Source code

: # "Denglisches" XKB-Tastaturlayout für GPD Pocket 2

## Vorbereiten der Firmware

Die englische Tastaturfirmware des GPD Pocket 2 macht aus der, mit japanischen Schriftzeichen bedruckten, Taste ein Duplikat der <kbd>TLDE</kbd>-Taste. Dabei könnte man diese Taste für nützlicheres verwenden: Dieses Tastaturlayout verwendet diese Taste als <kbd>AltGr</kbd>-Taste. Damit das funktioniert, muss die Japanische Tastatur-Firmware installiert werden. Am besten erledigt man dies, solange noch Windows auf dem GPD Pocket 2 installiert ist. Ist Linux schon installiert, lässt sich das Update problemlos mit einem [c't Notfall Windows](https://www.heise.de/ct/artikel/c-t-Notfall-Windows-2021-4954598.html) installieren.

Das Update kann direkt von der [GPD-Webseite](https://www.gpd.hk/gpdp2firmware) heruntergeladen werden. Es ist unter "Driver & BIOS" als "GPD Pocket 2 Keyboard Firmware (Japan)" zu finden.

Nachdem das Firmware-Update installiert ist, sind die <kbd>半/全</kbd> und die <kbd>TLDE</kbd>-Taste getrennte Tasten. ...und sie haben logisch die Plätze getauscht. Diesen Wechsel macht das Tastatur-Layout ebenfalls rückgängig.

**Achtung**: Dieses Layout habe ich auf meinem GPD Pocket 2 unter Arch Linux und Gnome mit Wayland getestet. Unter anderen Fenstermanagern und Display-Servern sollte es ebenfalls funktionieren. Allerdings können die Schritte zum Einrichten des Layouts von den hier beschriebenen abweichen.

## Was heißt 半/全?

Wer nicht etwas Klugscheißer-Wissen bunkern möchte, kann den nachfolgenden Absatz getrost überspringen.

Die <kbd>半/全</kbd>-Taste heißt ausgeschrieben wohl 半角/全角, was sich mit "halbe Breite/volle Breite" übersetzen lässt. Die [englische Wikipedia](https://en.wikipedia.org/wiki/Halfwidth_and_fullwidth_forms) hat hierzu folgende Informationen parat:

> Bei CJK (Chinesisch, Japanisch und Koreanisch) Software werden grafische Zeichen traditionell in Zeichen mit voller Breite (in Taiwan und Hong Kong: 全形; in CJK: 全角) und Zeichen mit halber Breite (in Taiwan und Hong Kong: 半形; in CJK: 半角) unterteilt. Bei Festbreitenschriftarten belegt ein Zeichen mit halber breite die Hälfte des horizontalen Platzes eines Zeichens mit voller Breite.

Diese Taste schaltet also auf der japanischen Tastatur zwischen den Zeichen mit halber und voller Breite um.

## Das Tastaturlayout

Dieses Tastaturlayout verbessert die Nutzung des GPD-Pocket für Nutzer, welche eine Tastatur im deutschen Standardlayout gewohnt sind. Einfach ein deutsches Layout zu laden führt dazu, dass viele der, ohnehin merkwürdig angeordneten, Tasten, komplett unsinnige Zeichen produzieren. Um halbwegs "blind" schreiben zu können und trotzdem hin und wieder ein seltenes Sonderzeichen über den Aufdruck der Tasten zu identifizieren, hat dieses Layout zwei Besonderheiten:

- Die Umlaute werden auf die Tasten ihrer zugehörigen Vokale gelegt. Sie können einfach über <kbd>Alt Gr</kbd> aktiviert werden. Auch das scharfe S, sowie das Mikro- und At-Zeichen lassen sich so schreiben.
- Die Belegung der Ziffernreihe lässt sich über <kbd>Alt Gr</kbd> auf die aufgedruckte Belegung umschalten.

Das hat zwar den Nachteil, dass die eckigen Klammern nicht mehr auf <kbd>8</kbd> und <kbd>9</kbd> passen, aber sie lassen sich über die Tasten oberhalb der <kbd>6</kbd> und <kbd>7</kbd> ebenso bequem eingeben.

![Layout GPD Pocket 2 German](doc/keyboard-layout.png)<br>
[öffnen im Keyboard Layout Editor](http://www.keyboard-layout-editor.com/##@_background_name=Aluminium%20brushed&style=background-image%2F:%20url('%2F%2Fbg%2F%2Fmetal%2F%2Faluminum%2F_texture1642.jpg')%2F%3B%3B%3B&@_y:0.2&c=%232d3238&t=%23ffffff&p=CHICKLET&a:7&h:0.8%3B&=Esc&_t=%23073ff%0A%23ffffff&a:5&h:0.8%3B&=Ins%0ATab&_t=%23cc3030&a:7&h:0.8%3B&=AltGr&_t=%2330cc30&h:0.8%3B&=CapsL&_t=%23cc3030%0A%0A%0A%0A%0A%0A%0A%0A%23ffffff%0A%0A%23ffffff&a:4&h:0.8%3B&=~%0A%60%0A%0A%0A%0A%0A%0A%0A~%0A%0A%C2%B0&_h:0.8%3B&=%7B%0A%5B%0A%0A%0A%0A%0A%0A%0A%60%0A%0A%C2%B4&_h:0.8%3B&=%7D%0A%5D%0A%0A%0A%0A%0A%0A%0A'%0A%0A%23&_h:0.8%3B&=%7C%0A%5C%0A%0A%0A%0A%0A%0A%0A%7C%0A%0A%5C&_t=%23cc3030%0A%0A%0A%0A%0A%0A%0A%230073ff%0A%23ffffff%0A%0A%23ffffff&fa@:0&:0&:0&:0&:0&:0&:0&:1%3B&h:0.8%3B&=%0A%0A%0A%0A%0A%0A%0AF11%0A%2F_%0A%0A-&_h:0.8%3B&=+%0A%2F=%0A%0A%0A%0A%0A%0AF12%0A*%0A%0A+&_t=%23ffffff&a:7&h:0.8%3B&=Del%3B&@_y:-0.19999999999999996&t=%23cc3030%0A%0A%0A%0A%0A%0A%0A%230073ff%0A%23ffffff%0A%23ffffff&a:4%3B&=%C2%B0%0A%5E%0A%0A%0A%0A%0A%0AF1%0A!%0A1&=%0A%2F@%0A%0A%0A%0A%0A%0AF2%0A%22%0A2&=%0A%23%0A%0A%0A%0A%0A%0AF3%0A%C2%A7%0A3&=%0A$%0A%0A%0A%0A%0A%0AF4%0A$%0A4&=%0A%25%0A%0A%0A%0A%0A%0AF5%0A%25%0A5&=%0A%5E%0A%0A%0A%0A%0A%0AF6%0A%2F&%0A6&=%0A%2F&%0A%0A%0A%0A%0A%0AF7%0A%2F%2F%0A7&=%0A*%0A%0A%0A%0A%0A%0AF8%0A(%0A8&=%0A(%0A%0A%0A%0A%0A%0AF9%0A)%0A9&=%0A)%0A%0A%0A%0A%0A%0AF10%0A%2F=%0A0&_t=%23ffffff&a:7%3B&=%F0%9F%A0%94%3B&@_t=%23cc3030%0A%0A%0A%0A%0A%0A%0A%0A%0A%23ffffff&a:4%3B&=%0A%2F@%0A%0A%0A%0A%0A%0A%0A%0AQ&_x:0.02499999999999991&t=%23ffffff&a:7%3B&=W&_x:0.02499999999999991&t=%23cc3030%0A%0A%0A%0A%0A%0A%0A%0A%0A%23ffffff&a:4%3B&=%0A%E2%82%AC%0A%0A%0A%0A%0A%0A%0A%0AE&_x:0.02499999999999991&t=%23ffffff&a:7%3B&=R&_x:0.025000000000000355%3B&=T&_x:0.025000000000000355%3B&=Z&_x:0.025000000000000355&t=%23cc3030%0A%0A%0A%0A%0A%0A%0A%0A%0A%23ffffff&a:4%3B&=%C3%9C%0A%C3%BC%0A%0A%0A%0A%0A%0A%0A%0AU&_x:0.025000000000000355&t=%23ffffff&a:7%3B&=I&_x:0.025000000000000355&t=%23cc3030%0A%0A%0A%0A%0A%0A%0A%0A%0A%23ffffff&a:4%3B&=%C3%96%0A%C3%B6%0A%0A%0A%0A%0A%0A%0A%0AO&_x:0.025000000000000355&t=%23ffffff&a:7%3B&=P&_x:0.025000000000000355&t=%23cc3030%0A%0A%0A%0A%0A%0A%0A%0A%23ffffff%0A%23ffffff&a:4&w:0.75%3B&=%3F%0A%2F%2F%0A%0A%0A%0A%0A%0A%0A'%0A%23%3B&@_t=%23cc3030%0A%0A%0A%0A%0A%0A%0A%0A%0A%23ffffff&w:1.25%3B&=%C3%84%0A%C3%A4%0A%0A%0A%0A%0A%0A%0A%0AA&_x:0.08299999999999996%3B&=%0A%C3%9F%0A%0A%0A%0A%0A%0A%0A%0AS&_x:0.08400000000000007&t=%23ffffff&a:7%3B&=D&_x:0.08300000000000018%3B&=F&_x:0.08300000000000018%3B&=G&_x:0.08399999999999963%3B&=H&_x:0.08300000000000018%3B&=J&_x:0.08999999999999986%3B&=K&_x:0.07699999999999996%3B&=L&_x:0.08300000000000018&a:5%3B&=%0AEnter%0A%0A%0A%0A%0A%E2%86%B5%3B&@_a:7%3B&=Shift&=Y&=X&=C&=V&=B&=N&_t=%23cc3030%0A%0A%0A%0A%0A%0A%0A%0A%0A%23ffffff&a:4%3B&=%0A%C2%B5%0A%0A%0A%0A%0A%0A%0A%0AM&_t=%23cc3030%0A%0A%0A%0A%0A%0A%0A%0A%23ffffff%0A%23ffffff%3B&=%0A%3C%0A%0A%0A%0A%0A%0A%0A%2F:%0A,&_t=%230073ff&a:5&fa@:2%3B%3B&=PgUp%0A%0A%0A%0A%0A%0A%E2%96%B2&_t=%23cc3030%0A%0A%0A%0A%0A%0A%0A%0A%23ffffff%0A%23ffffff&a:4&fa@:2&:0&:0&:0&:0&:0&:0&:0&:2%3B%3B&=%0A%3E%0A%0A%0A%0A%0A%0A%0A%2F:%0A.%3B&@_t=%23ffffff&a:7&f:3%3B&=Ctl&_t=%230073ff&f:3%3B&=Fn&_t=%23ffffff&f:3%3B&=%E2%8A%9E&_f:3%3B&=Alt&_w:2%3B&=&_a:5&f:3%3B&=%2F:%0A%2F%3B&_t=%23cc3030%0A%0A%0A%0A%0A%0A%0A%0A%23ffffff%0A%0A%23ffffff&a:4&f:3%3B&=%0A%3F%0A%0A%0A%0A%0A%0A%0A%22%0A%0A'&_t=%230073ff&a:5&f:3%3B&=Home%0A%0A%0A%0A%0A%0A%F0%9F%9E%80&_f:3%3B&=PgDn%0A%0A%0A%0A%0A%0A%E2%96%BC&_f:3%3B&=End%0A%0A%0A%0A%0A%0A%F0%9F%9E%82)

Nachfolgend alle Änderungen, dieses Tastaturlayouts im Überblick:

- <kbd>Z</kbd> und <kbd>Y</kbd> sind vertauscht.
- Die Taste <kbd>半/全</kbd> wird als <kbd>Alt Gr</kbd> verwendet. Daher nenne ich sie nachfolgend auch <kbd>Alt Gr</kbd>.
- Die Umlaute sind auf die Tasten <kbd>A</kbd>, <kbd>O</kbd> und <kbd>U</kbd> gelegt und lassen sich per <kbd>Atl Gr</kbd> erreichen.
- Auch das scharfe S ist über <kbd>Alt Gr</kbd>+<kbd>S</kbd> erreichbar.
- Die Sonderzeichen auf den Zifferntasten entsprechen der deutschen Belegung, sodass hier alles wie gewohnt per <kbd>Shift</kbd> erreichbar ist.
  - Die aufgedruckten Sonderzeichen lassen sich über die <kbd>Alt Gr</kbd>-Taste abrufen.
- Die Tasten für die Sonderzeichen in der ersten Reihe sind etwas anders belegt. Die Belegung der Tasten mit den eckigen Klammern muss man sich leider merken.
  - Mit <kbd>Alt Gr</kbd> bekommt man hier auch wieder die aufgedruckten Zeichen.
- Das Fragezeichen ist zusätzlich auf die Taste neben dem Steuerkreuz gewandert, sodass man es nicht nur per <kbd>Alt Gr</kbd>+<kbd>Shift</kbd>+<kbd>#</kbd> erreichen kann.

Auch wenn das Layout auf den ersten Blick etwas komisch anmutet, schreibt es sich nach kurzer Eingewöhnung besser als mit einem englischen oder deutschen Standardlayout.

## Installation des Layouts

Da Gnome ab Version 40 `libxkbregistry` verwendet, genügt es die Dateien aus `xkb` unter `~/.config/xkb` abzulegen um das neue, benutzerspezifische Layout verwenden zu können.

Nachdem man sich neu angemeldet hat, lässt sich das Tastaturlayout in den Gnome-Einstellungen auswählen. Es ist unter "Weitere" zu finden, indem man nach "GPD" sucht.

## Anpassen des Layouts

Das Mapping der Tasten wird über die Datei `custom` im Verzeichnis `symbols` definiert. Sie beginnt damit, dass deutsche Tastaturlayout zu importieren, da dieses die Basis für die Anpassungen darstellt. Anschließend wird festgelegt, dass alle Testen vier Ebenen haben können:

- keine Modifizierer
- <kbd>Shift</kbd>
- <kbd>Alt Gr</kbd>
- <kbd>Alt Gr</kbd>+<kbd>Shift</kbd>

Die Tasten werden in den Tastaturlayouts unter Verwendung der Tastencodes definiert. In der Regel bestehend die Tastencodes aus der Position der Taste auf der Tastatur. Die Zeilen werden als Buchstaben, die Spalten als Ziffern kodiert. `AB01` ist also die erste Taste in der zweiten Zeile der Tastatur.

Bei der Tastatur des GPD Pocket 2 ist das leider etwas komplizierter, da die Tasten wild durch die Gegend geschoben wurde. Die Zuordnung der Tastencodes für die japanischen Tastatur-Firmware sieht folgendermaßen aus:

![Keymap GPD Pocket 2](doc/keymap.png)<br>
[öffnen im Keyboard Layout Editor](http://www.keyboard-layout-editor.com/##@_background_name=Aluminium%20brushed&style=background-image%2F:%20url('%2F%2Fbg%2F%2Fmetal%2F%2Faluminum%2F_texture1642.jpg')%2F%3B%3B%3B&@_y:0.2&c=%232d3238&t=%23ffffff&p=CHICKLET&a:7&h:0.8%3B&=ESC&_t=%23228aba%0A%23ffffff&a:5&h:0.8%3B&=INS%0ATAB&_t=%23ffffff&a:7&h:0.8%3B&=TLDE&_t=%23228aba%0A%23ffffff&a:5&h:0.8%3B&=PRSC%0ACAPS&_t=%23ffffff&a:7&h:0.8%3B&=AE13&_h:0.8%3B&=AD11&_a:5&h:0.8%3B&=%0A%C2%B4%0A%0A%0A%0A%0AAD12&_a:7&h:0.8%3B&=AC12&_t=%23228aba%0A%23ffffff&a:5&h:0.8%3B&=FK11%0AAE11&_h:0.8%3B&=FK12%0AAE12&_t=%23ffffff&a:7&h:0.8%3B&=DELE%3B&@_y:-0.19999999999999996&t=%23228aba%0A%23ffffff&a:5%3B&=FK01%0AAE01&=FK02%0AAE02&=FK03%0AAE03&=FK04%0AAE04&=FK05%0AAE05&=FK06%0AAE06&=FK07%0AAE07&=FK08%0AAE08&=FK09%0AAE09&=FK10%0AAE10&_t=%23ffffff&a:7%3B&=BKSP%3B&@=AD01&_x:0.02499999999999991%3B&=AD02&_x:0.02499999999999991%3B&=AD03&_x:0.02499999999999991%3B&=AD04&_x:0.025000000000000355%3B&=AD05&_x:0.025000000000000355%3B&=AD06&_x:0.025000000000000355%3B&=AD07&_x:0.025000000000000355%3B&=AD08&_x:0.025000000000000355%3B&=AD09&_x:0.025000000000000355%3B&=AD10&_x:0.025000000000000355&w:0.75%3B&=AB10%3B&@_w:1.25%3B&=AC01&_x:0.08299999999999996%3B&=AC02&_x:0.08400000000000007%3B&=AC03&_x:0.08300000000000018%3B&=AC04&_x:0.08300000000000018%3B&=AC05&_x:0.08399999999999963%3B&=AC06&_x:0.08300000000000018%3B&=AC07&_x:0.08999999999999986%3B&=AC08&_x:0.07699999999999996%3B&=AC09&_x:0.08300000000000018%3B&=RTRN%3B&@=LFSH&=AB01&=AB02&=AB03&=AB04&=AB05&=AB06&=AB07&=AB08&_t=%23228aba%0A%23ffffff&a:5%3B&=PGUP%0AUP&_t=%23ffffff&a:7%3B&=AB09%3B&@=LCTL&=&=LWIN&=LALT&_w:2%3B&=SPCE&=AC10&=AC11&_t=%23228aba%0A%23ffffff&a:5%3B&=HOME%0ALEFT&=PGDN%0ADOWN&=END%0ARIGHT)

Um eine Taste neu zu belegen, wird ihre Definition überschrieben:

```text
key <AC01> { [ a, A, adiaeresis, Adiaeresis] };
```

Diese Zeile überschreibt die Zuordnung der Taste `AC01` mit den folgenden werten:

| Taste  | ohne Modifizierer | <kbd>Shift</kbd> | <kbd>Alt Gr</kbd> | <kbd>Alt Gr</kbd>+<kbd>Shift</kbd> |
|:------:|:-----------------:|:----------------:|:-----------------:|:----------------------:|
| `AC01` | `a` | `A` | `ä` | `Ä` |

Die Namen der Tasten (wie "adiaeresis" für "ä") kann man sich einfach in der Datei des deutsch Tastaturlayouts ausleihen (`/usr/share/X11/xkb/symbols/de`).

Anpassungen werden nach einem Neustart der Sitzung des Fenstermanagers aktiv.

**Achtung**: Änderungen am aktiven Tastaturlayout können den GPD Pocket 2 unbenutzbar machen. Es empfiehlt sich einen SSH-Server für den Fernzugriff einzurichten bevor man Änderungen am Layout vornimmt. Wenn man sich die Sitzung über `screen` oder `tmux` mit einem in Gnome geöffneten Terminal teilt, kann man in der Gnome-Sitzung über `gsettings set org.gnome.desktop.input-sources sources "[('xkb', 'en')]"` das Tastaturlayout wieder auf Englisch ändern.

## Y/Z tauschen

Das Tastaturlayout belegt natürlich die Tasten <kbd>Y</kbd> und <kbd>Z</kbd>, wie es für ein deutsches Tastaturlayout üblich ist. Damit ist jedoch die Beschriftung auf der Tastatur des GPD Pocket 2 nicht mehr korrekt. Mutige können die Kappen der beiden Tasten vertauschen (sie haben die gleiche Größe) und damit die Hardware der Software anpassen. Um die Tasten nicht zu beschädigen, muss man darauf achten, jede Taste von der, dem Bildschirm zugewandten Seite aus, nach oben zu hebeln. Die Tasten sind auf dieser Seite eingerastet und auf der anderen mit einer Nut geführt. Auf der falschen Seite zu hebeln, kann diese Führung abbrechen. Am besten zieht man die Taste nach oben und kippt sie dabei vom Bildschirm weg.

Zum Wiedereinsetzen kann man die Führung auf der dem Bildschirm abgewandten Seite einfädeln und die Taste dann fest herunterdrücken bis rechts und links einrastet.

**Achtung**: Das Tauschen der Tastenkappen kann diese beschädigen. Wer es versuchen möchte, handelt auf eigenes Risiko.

____________

WORK REQUIRED = Precisely the lines between those holding "Anpassungen werden nach" and "## Y/Z tauschen", inclusive, are to be reproduced from the listing above, with nothing added.

ANSWER SECTION =
Anpassungen werden nach einem Neustart der Sitzung des Fenstermanagers aktiv.

**Achtung**: Änderungen am aktiven Tastaturlayout können den GPD Pocket 2 unbenutzbar machen. Es empfiehlt sich einen SSH-Server für den Fernzugriff einzurichten bevor man Änderungen am Layout vornimmt. Wenn man sich die Sitzung über `screen` oder `tmux` mit einem in Gnome geöffneten Terminal teilt, kann man in der Gnome-Sitzung über `gsettings set org.gnome.desktop.input-sources sources "[('xkb', 'en')]"` das Tastaturlayout wieder auf Englisch ändern.

## Y/Z tauschen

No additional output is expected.